# What to work on:
Give back exactly the lines spanning from the one containing "但有一说一，因为连续熬夜魔改导致这几天早上被班主任微信电话提醒几次了（）" to the final line of the records below, and no others.

Top of Material to process

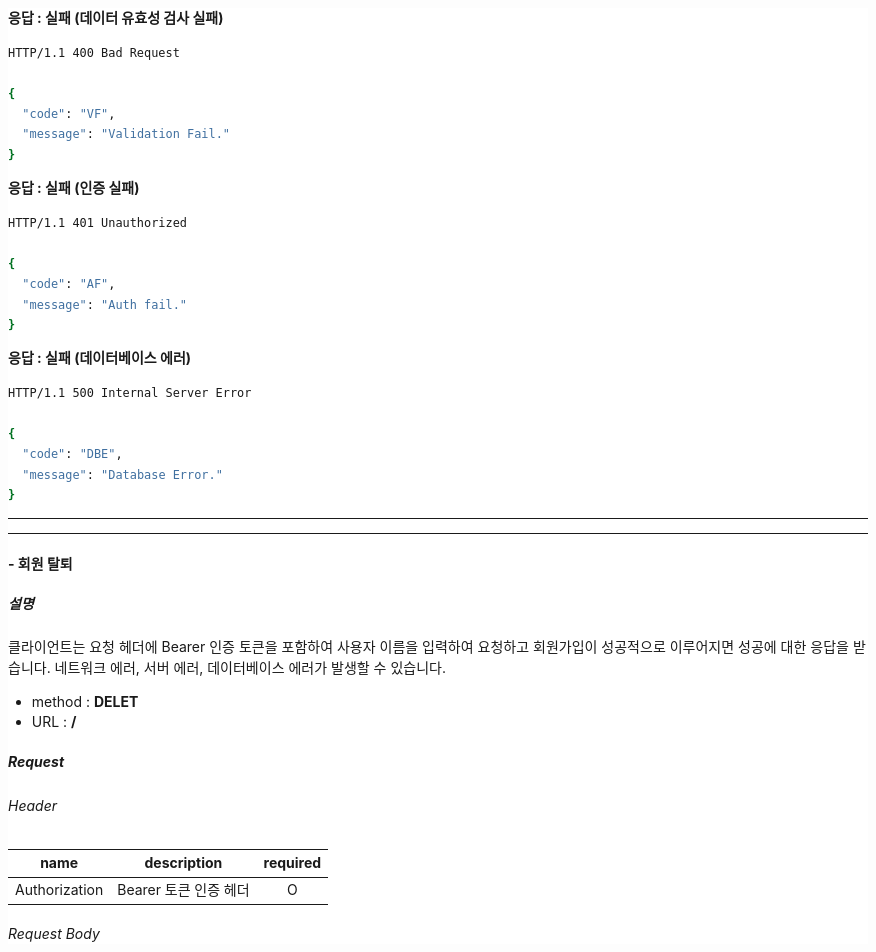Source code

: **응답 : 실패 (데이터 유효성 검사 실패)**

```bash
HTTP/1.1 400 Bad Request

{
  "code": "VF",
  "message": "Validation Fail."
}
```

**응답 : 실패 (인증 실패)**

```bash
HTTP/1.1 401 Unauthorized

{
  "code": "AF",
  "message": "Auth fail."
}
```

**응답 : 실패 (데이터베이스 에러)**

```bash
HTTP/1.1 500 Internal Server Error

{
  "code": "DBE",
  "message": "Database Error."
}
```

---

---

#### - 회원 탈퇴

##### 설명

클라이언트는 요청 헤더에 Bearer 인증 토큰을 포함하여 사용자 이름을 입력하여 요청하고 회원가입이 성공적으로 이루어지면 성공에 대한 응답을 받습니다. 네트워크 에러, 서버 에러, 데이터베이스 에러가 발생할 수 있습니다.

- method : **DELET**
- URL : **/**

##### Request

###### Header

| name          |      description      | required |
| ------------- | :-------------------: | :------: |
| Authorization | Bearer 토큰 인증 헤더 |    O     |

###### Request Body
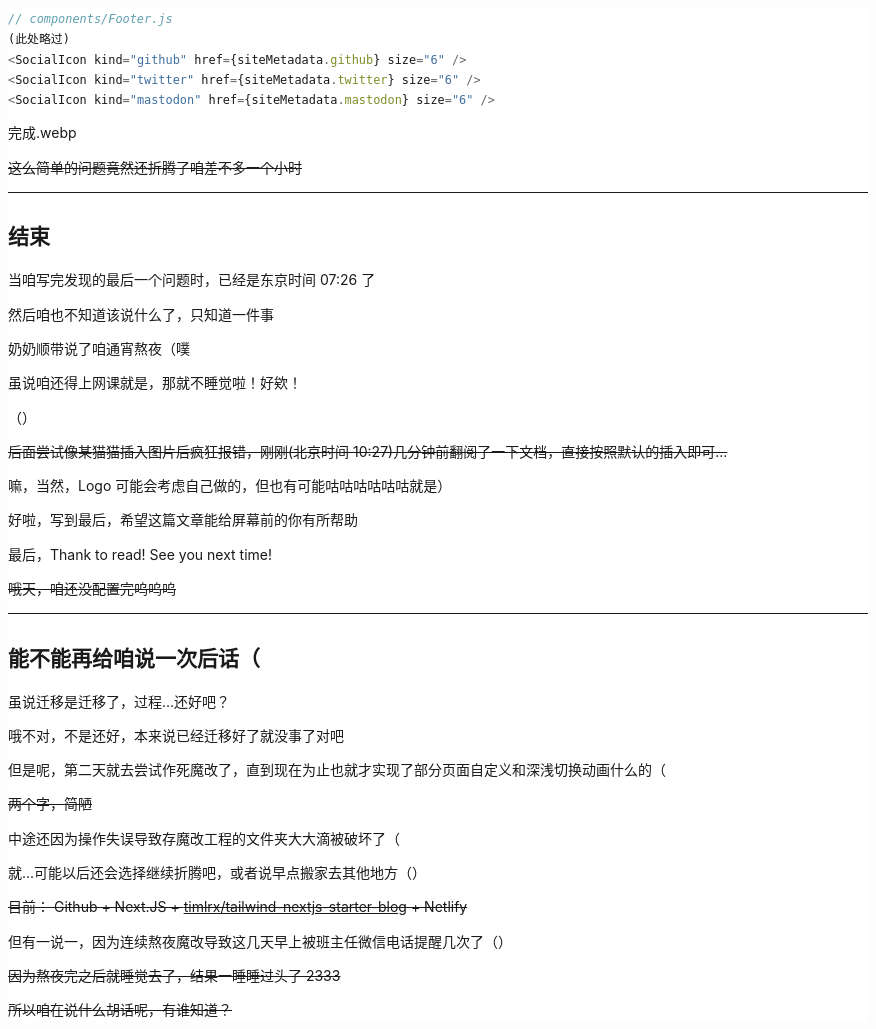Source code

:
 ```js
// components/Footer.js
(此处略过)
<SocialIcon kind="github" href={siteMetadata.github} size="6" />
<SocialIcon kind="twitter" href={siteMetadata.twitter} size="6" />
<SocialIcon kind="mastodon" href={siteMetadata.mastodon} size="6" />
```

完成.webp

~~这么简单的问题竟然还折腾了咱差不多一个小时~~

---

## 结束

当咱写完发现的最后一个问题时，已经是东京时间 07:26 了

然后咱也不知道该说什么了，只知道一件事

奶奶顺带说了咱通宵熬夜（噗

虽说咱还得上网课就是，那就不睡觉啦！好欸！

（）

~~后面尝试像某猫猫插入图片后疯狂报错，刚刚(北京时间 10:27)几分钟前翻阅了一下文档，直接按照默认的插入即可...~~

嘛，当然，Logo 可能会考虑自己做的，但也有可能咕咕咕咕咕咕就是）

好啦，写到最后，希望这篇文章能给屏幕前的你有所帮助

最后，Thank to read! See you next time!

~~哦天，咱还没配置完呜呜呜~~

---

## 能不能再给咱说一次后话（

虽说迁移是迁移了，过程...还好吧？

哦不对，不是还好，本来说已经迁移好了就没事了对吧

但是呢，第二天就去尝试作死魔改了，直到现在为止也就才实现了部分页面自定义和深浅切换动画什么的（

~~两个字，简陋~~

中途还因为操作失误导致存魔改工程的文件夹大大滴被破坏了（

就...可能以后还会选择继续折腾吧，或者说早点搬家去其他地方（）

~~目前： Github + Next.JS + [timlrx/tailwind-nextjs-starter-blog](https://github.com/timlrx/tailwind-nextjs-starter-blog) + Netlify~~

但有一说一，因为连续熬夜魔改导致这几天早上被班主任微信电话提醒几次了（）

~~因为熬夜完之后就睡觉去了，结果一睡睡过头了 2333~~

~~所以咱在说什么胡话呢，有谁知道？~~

Bottom of Material to process

# Response:
但有一说一，因为连续熬夜魔改导致这几天早上被班主任微信电话提醒几次了（）

~~因为熬夜完之后就睡觉去了，结果一睡睡过头了 2333~~

~~所以咱在说什么胡话呢，有谁知道？~~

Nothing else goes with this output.